In accordance with the terms of the Exchange Agreement, on the Closing Date, the Company issued a total of 117,000,000 shares of its Class A common stock to the then stockholders of Platinum, in exchange for 100% of the issued and outstanding capital stock of Platinum. As a result of the Exchange Transaction, the Selling Stockholders acquired more than 99% of the Company's issued and outstanding capital stock, Platinum became the Company's wholly-owned subsidiary, and the Company acquired the business and operations of Platinum and Yubo Beijing. Platinum was incorporated on April 7, 2020 under the laws of the Cayman Islands as a holding company. Commencing April 2020, its consolidated variable interest entity Yubo Beijing is a leading supplier of innovative products that process, store and administer therapeutic doses of endometrial stem cells for treatment of disease and injuries in the PRC.

Financial Condition and Results of Operations

Liquidity and Capital Resources - At December 31, 2020, we had approximately $0 in cash and our working capital deficit and stockholders' deficit were both approximately $7,426. We continue to lose money. Cash used by operations during the ten months ended December 31, 2020 totaled approximately $11,000 and we are delinquent on various debts and accounts payable.

Results of Operations - Operating expenses of $57,724, $29,000 and $48,000 during the years ended, December 31, 2020, February 29, 2020 and February 28, 2019, respectively, reflect operating costs of occupancy, insurance, professional and other fees associated with maintaining our public reporting and minimal operations. Expenses in the year ended December 31, 2020, February 29, 2020 and February 28, 2019 were reduced by the elimination (for the part of the year ended December 31, 2020 and for full year ended February 29, 2020) of certain costs in June and July 2018 including vacating the company's office space.






         24

  Table of Contents



Interest expense was approximately $53,000, $105,000 and $100,000 in the years ended December 31, 2020, February 29, 2020 and February 28, 2019, respectively, reflecting interest on the loans payable to our principal shareholder, MALLC. Such interest has increased with the increase in principal amount of such loans outstanding from $687,250 at February 29, 2020 to $703,750 at December 31, 2020. Additionally, most of the amounts outstanding currently carry the default interest rate of 15%.

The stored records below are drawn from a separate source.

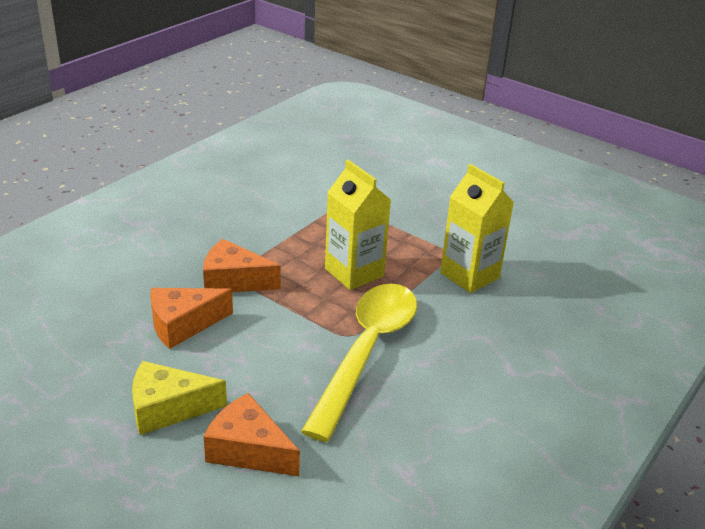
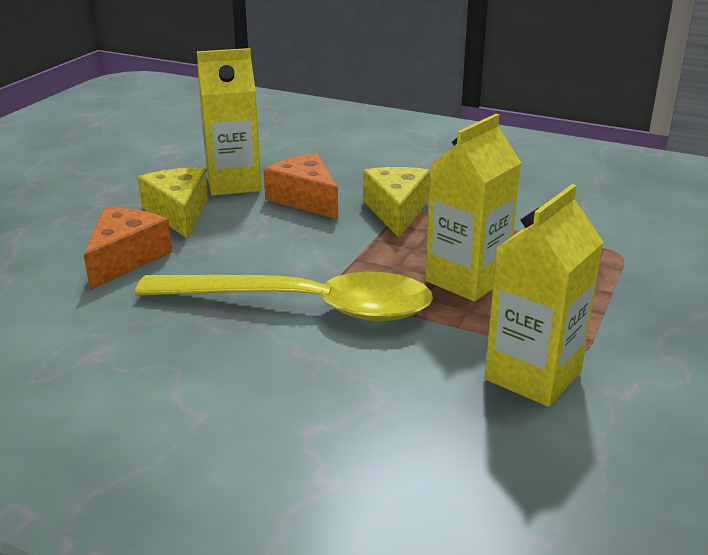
camera: 80 degrees right, 5 degrees down
(119, 365) = (233, 183): none -> yellow carton
(234, 280) = (396, 211): orange cheese -> yellow cheese

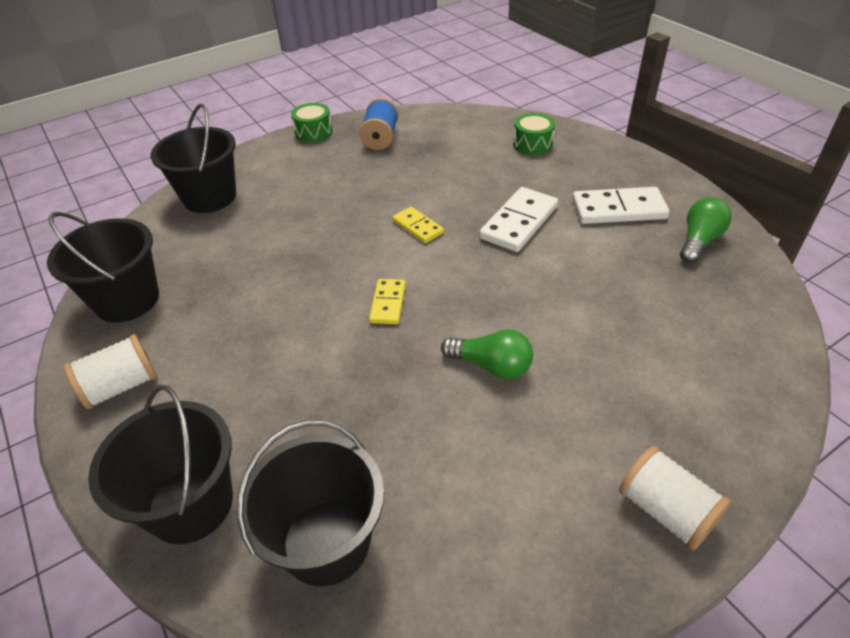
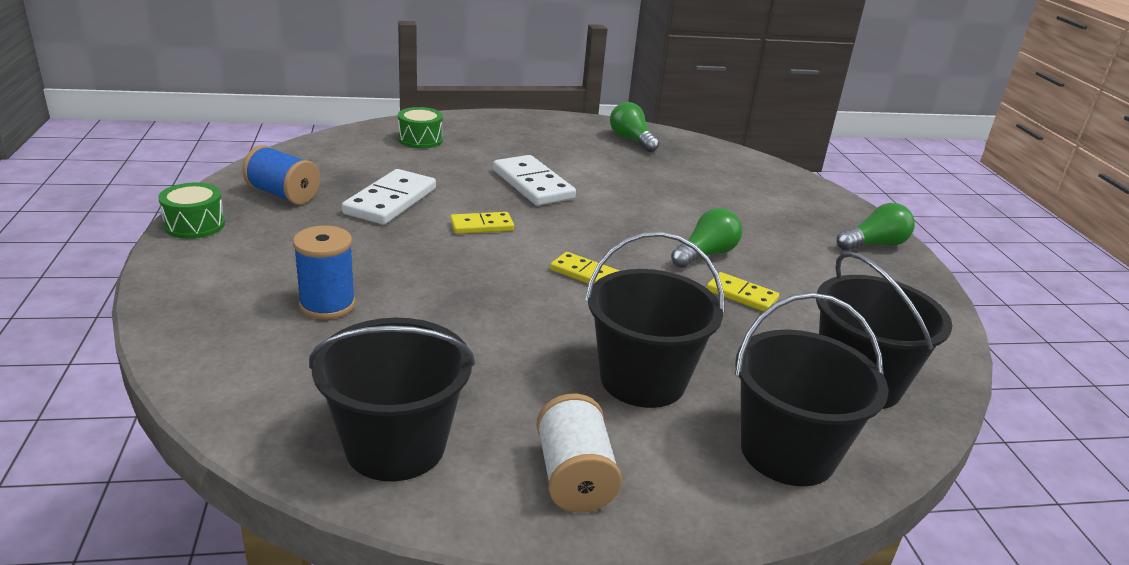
camera: 70 degrees left, 15 degrees down
(209, 197) = (230, 331): black bucket -> black bucket (642, 380)
(258, 214) = (327, 305): none -> blue spool
(431, 412) = (741, 295): none -> yellow domino
(618, 209) = (562, 147): white domino -> white domino (390, 201)
(665, 510) = (874, 245): white spool -> green light bulb

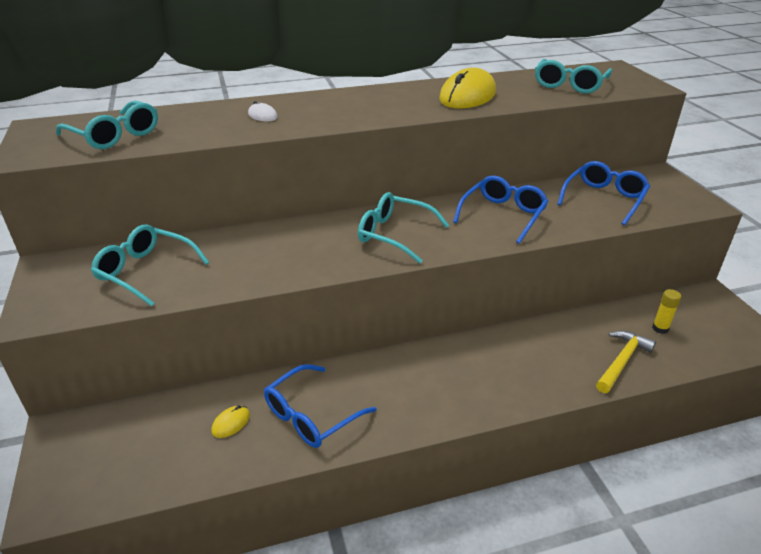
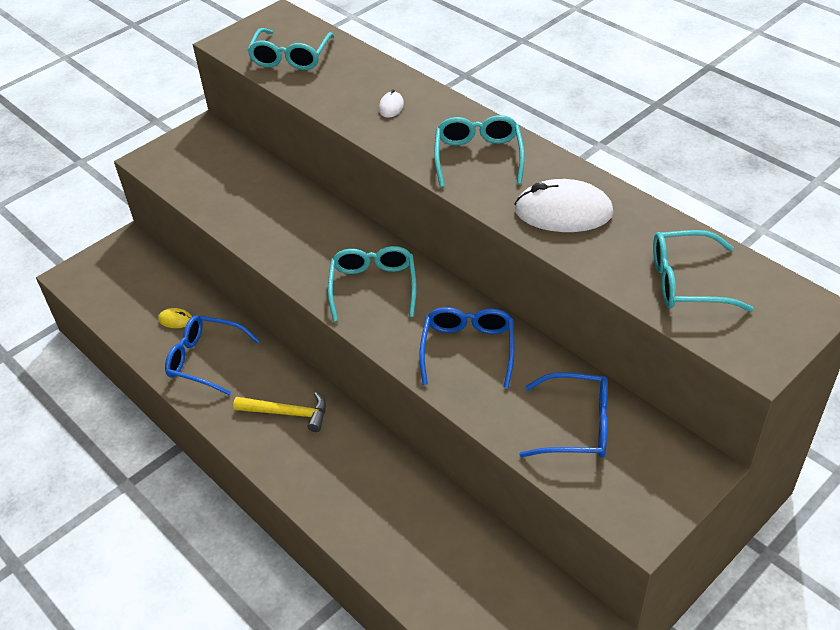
camera: 65 degrees right, 10 degrees up
(146, 272) = (225, 177): turquoise glasses -> turquoise glasses (478, 158)
(467, 96) = (563, 212): yellow mouse -> white mouse
(502, 215) = (468, 350): blue glasses -> blue glasses turned 90 degrees counterclockwise
(622, 361) = (398, 556): yellow hammer -> yellow hammer (287, 413)
(660, 328) = (480, 582): yellow glue stick -> none

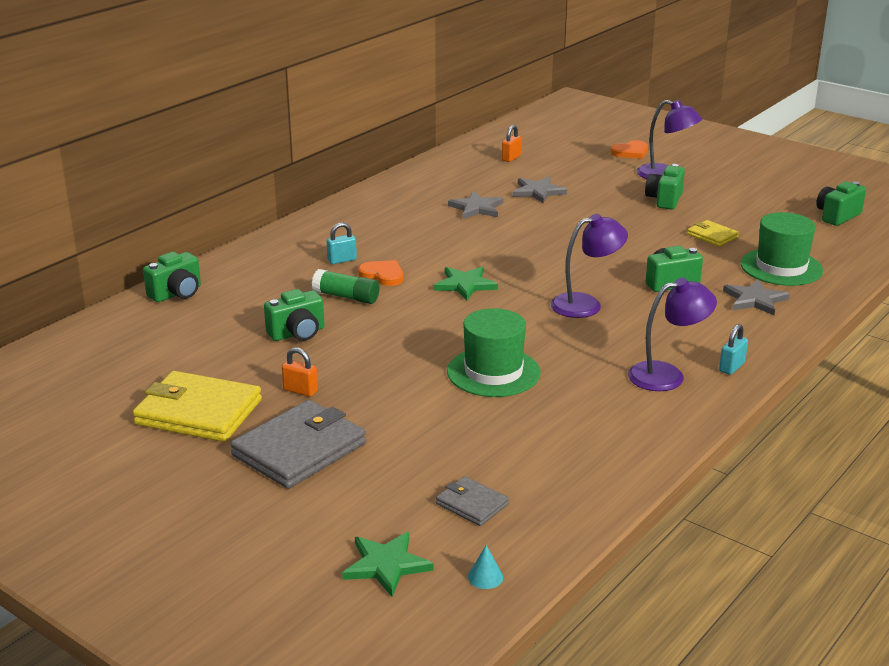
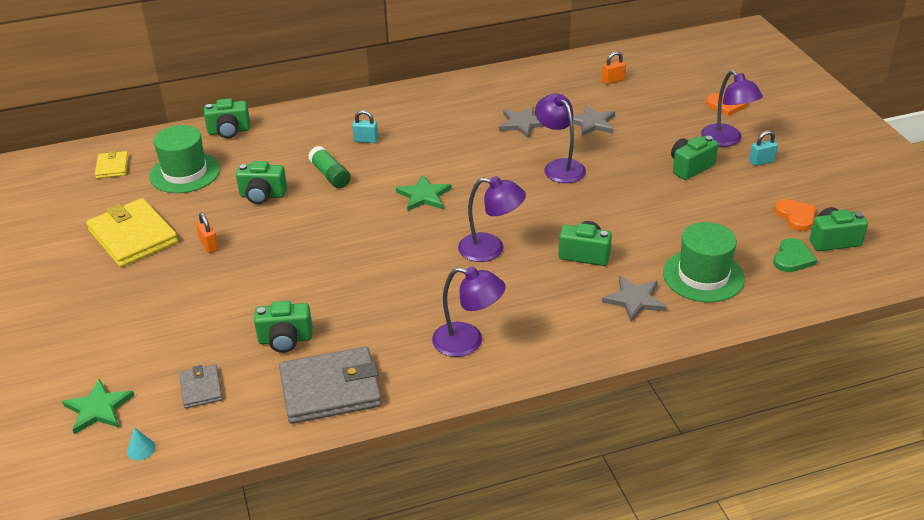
camera: 35 degrees right, 10 degrees up
(299, 450) = (154, 293): grey wallet -> grey wallet (330, 389)
(383, 275) = (377, 164): orange heart -> orange heart (796, 216)
(493, 372) = (348, 284): green hat -> green hat (185, 173)
(498, 435) = (285, 340): none -> green camera
(556, 229) = (559, 167): none -> purple lamp
(712, 236) = (684, 220): yellow wallet -> yellow wallet (112, 167)
(731, 367) = (528, 357): turquoise padlock -> turquoise padlock (761, 161)
(826, 235) = (792, 258): none -> green heart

Capital expenditures - We have no plans or commitments for material capital expenditures.





Critical Accounting Policies



We have identified critical accounting policies that affect our consolidated financial statements. We have determined the critical principles by considering accounting policies that involve the most complex or subjective decisions or assessments as well as considering newly adopted principles. They are:

Going Concern Consideration - As indicated in the accompanying consolidated financial statements, at December 31, 2020, the Company had $0 in cash, negative working capital of $7,426 and a stockholders' deficit of $7,426. These factors, among others, indicate that the Company is in need of additional financing or a strategic arrangement in order to continue its planned activities for the fiscal year that began on January 1, 2021. The Company's plans to deal with this uncertainty are described above in "Company Activities." However, there is no assurance that the acquisition of Platinum International Biotech Co. Ltd. on January 14, 2021 (See Note 8 - Subsequent Events) will be sufficient for the Company to continue operations as a going concern. No adjustments have been made in the accompanying consolidated financial statements to the amounts and classification of assets and liabilities which could result should the Company be unable to continue as a going concern.

Our other accounting policies, which we do not consider critical accounting policies, are contained in Note 1 to the Consolidated Financial Statements.

Recent Accounting Pronouncements

The Company has evaluated recent accounting pronouncements and believes that none of them will have a material effect on the Company's consolidated financial statements.

Management does not believe that any recently issued, but not yet effective, accounting standards if currently adopted would have a material effect on the accompanying consolidated financial statements.